The last swagger exhibit shows how Buckingham Palace's garden parties were conducted in 1897, when this one was painted by Tuxen, the exhibition disdaining to bring us up to date.

The 20th century takes over with more than a bang or two in Harry Benson's photographs of the American great and good, humble and dispossessed. His career properly took off on the wings of the Beatles' big success as American No. 1 in 1964, and there are plenty of fun, if posed images, like the famous pillow fight sequence

and their meeting with Muhammad Ali.

Two years later Benson was among the few photojournalists to accompany James Meredith on the March Against Fear, encourgaing African Americans to vote, and he has photographed all the leading political figures since. What's especially fine about this (free) exhibition is that both good and bad things come in twos and threes. The following pictures I went round taking at the end because there are no catalogue or postcards (copyright issues, apparently, but the warden was encouraging of my snapping). Compare young Hillary and Bill - the hammock image on the right is justly famous as a symbol of youthful idealism and love

with Donald and Melania. On the left he's holding up wadges amounting to a million dollars in one of his casinos, on Benson's suggestion, and the right image is pure trophy-wife-ism.

The tragedies and horrors are especially potent. Benson was there on the Robert F Kennedy campaign event which ended in assassination. Stunned like everyone else, he hung around to catch the horror of the event and the aftermath. The centre photo, of a bewildered young supporter at the end of a terrible day, really got to me. I found myself in tears more than one walking around.

The funeral of Martin Luther King shows the bewilderment of children

and there's a chilling contrast between Benson's photograph of Lennon's killer in jail and the protest against the murder.

Anti and Pro Vietnam War protesters in very strong juxtaposition: 

The three photos up top were taken at a Klu Klux Klan rally. The queasiness of the 'madonna and child' image has made it a classic.

Time and again idealism meets a terrible end, a paradigm of American history repeated again and again. But the showbiz side of the Presidency gives us some wonderful portraits; you can't hate the Reagans when you look at them in the picture on the left.

Troupers include Liza Minnelli,  Truman Capote, Sinatra and Farrow at the masked ball he organised,

Warhol and Bianca Jagger together, Dolly Parton in superb silhouette.

Two northern shots set the seal on Benson the photographer - one which captures the visionary side of Solzhenitsyn, and the other of Bobby Fischer among Icelandic horses on a lavafield  in between chess bouts in Reykjavik.

In such carefully chosen portrait scenes, Benson shows he's not just a photographer of circumstance. A true artist, I reckon.

All Queen's Gallery images - deemed as non-commercial fair use  - from the Royal Collection Trust / © HM Queen Elizabeth II 2016. Harry Benson main images © Harry Benson


Susan Scheid said...

What a pleasure to stop by at long last.
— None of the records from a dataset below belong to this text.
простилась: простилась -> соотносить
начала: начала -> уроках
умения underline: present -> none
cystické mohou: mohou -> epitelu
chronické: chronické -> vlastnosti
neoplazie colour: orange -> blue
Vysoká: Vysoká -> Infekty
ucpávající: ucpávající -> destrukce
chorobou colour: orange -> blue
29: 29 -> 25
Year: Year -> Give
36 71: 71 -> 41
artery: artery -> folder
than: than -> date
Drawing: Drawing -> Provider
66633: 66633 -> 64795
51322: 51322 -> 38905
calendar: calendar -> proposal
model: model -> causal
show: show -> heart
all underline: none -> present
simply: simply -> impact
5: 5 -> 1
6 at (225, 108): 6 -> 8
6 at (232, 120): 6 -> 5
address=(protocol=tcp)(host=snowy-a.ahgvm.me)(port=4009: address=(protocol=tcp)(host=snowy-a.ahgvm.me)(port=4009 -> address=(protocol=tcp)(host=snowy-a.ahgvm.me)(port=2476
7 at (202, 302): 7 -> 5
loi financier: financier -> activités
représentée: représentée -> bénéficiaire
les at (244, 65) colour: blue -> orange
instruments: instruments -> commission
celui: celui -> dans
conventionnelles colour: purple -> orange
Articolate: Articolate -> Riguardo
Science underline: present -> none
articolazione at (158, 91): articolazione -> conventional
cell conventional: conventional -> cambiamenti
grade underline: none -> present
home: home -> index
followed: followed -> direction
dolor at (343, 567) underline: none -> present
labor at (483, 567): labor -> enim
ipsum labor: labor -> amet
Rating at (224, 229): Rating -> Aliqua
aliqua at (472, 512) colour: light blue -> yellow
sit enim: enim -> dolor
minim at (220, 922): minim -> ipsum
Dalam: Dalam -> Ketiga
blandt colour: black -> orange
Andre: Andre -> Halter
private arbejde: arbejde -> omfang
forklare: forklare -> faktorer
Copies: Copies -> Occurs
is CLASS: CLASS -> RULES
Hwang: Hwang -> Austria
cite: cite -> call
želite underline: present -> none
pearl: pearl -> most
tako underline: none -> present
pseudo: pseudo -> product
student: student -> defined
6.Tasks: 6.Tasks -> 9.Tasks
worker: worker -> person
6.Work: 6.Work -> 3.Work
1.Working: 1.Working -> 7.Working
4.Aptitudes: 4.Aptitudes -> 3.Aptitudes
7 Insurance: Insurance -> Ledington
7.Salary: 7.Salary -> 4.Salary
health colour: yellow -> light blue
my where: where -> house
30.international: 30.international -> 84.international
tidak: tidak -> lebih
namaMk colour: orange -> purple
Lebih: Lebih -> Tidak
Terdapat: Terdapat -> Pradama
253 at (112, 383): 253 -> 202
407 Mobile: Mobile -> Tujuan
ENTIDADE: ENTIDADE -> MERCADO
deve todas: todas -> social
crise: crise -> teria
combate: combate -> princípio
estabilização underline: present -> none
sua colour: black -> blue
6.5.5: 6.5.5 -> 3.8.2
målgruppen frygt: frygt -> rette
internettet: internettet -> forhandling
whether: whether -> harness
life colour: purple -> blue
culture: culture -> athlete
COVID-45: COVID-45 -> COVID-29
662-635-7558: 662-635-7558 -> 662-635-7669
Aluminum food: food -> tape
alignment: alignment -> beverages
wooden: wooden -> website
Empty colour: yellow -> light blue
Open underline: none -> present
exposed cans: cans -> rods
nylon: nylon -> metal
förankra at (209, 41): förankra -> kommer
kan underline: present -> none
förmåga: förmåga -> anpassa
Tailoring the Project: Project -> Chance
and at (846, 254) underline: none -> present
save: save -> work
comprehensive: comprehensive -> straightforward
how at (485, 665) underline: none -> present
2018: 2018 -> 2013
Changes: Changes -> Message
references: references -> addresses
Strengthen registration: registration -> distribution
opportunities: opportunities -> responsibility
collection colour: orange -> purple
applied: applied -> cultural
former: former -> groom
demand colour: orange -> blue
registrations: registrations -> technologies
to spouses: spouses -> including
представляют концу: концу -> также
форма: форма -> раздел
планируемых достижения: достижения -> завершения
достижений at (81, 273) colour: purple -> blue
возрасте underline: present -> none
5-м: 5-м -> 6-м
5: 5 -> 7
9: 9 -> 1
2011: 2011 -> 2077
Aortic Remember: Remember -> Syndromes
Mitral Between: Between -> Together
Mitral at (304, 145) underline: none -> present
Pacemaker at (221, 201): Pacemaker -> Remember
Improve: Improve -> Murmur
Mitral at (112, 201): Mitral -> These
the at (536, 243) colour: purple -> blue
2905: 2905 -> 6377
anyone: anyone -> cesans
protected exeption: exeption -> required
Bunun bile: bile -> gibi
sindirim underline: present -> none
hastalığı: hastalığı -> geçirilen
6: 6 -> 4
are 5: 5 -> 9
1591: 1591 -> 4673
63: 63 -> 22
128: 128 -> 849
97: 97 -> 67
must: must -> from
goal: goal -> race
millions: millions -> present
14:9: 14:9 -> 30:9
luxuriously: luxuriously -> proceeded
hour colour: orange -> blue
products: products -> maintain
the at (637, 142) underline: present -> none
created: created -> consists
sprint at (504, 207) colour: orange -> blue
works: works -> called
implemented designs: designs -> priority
I was particularly taken by the porcelain peas in a pod. A refreshing break from our current American nightmare.

David said...

It does seem ever harder to believe, doesn't it? After the latest breaking news, insignificant as it might be in itself, I thought I couldn't bear to read updates. Though of course I've returned with a horrified fascination. Let's hope a lot of people have voted already.